[PASSAGE PROVIDED]

# The Ubuntu Forum Community > Ubuntu Specialised Support > System76 Support > [SOLVED] VLC showing green screen during video playback; Audio works fine

## ChiefWOTJ

I'm having an issue with VLC, Dragon Player, and Kamoso (KDE Webcam) where all are displaying green screens.  This seems to be a display issue rather than a function issue; Webcam will take pictures, and I can listen to movies in VLC and Dragon.  VLC snapshot also works and will return a screenshot of the movie.  I was having this same issue in Ubuntu as well.  I've checked to make sure all my codecs are up to date, and the System76 driver seems to be functioning normally. 

This is more of an annoyance for me, as I don't watch many movies on my system, but I'd like to get it sorted.  Has anyone else run into this issue, and if so, how did you fix it?  Thanks very much!

System: Gazelle Professional (gazp9); Kubuntu 13.04; Intel HD Graphics 4600; IPS matte display

**Update**

Disabling accelerated video output in VLC solved the problem, and video plays without an issue.  In Kaffeine, editing the xine-config file to use the OpenGL video driver solved the problem.  I still have not found a solution for Kamoso; It still shows a green screen but pictures come out fine...not sure what the deal is with that.  I'll update the post again if I can get a solution.

[/PASSAGE PROVIDED]
[SOURCE MATERIAL]

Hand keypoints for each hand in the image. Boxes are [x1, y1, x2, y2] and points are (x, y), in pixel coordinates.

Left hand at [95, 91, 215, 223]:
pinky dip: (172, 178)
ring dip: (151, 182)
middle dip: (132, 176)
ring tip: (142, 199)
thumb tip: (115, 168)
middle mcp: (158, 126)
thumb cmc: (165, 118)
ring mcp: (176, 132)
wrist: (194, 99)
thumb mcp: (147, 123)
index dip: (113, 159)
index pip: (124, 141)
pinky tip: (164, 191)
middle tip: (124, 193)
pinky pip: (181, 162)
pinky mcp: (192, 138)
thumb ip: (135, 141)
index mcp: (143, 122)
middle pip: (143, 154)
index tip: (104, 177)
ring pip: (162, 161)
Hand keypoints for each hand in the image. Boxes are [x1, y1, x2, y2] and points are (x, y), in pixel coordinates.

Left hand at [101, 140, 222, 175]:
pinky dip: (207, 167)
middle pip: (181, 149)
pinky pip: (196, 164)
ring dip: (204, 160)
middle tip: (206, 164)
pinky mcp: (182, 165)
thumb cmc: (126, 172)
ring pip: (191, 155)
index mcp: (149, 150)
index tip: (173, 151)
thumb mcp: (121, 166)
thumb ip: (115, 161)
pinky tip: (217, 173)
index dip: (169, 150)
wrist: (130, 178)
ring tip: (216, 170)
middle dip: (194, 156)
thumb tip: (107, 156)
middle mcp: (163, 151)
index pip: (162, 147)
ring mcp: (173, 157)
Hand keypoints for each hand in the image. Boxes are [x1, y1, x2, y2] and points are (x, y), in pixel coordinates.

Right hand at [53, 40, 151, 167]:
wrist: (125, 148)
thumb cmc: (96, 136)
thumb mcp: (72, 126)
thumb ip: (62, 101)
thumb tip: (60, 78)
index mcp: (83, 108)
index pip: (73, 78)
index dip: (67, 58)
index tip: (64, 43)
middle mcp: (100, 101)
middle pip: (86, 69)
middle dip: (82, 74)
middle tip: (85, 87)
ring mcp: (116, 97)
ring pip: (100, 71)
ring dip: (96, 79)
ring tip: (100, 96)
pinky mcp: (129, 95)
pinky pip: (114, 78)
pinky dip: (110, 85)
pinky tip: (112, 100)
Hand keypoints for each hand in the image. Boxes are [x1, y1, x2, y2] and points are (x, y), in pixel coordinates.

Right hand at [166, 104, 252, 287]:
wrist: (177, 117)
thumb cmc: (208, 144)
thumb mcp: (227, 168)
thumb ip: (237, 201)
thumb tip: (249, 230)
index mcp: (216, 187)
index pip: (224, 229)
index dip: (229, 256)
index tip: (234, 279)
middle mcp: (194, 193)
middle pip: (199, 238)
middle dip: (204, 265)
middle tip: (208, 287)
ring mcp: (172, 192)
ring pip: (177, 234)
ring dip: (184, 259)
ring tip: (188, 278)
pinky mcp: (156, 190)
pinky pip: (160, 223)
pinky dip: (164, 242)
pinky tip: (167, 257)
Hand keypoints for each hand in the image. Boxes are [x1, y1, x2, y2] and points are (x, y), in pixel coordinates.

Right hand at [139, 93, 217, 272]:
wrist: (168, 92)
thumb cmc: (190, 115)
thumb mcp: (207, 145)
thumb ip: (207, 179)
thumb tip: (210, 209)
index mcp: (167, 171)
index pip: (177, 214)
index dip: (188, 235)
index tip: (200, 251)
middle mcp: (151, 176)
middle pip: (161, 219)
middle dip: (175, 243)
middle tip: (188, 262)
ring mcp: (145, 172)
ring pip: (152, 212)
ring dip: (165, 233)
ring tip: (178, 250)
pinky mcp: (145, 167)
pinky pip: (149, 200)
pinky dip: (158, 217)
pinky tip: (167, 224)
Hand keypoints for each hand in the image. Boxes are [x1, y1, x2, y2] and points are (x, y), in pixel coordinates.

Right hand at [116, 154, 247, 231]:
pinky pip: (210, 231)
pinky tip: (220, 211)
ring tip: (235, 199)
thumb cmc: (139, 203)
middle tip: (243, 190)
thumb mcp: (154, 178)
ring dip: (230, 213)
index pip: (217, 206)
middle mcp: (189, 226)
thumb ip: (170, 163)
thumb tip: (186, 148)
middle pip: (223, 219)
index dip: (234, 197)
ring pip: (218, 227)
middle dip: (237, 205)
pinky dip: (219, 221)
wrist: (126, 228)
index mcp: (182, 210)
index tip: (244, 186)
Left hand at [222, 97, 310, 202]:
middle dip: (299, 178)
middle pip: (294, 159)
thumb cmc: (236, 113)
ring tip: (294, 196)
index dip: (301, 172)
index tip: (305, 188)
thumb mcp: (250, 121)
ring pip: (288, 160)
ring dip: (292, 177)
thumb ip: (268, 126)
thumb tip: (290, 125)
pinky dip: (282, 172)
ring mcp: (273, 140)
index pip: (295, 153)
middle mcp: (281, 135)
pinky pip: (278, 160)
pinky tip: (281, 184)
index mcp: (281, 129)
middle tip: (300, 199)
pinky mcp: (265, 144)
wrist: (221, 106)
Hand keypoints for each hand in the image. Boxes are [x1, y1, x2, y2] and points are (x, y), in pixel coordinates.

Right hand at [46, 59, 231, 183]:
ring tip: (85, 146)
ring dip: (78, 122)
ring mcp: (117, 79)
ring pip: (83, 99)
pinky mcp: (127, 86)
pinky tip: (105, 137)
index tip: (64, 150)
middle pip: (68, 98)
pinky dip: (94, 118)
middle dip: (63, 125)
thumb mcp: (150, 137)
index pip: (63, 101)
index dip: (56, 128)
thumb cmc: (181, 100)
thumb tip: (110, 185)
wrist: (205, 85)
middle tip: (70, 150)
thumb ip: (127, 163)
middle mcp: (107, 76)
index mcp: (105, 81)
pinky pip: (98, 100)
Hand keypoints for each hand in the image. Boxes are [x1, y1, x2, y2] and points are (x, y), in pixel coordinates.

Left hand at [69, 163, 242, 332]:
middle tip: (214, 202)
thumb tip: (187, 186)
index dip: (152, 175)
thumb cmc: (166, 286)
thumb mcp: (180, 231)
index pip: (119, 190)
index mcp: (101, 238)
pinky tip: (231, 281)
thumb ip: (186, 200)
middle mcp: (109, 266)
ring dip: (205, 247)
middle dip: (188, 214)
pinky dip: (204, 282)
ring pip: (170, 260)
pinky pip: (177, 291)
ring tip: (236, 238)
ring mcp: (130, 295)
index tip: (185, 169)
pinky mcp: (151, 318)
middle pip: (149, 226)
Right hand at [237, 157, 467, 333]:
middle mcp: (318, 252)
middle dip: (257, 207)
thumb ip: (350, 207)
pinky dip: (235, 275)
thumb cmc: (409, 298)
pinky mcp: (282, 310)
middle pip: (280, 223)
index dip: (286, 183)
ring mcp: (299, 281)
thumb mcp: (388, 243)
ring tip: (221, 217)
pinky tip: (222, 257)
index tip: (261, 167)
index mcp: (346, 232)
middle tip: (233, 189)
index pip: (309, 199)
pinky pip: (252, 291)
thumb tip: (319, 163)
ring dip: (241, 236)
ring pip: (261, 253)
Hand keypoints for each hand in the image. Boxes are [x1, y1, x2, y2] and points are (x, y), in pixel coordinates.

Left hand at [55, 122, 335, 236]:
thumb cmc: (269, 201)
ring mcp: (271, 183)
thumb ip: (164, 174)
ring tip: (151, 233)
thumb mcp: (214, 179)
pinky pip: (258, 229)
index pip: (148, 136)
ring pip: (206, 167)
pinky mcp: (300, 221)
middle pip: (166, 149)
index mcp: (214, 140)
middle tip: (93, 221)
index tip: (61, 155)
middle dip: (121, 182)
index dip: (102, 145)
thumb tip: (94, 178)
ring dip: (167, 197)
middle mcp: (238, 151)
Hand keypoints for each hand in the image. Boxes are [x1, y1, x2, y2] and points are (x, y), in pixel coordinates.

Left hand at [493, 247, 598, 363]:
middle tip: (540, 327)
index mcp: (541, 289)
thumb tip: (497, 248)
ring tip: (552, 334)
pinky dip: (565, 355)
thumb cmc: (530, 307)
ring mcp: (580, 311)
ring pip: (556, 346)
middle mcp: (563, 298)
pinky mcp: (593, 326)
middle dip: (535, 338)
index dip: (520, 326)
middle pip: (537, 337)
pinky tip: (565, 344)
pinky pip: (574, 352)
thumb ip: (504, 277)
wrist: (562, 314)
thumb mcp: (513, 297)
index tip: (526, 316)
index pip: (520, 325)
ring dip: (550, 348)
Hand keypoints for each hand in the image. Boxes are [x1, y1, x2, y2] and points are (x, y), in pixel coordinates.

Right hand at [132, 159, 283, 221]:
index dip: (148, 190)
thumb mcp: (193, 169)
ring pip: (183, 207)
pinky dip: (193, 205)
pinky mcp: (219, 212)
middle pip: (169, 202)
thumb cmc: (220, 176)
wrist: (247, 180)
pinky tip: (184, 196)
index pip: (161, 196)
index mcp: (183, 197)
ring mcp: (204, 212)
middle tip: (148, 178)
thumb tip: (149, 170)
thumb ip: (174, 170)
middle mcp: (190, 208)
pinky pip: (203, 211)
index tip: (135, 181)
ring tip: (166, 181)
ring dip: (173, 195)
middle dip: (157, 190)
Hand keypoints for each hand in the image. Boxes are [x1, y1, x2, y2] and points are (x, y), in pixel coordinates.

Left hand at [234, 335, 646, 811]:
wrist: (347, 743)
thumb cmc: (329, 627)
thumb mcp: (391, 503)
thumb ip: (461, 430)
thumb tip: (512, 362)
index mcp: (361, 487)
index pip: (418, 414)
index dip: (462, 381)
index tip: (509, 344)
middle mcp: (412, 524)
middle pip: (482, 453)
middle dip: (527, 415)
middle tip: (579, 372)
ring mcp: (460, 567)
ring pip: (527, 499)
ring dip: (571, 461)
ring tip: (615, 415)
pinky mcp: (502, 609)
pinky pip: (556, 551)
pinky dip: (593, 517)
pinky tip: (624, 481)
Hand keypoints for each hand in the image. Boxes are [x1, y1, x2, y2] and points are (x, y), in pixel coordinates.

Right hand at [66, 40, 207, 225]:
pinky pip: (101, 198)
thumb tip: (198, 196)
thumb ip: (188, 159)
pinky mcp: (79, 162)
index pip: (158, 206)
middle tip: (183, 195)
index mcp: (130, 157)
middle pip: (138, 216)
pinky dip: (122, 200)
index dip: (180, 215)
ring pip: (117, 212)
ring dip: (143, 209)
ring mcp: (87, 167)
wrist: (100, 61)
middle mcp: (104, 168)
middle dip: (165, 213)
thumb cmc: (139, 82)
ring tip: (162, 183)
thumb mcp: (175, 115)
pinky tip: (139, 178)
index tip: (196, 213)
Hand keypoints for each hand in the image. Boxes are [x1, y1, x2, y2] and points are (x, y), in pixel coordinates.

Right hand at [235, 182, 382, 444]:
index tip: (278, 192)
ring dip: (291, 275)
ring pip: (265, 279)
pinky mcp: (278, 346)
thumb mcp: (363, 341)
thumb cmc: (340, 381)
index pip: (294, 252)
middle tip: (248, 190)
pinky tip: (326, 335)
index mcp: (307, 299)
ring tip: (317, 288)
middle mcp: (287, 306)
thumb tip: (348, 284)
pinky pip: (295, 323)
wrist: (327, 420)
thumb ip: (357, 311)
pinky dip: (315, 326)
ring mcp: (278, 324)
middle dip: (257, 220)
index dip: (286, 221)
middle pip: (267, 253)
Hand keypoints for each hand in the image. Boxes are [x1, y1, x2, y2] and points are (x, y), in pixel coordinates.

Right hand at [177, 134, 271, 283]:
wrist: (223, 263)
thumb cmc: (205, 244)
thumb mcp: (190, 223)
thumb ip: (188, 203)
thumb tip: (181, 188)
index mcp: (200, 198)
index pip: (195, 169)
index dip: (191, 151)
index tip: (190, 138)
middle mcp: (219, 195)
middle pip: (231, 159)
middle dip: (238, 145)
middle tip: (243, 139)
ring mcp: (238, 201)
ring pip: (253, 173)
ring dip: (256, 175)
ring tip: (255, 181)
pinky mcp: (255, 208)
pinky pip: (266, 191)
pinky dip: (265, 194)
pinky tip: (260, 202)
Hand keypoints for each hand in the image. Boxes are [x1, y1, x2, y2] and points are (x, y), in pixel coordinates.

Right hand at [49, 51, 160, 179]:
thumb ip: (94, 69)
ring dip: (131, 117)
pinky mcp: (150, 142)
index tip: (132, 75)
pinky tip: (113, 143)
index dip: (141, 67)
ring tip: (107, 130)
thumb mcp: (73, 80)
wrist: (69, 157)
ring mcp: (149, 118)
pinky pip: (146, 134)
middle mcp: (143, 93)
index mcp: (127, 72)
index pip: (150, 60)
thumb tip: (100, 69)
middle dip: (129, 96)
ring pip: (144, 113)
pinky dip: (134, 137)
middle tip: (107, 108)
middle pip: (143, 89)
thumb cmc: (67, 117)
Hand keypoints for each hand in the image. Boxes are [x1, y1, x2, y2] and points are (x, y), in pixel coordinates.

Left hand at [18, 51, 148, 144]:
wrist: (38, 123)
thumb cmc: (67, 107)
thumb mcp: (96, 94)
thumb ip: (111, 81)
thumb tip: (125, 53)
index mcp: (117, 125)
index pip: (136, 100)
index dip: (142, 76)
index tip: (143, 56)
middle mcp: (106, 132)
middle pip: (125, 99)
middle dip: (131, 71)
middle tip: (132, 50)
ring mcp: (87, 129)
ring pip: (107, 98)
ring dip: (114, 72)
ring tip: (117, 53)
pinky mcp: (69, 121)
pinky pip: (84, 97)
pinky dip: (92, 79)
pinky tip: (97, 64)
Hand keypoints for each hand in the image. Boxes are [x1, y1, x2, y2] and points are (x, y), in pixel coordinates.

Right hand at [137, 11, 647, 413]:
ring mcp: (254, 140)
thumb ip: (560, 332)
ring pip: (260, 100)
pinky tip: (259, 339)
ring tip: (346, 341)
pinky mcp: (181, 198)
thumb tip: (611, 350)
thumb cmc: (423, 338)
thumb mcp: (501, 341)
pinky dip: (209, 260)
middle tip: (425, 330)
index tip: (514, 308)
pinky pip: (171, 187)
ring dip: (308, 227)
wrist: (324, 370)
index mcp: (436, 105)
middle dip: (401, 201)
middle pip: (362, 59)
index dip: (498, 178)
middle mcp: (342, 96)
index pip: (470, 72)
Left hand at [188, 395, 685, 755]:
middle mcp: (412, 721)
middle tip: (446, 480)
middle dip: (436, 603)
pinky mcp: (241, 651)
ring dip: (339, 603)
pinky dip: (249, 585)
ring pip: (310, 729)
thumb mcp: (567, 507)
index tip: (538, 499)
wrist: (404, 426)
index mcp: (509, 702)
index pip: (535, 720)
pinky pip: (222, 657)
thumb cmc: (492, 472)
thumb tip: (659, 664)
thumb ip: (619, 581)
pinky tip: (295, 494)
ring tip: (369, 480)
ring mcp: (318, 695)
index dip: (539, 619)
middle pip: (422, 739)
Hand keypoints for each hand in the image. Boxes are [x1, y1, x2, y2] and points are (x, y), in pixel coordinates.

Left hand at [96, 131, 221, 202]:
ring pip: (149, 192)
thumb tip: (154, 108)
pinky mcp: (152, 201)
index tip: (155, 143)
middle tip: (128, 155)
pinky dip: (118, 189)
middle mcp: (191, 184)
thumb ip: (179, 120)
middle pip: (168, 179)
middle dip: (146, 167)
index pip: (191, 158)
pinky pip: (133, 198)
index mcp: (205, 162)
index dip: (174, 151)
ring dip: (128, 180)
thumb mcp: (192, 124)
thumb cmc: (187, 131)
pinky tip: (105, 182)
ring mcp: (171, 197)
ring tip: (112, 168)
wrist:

[/SOURCE MATERIAL]

TASK BRIEF: According to the forum thread, what change fixed the green screen in VLC?

COMPLETED TASK: Disabling accelerated video output in VLC.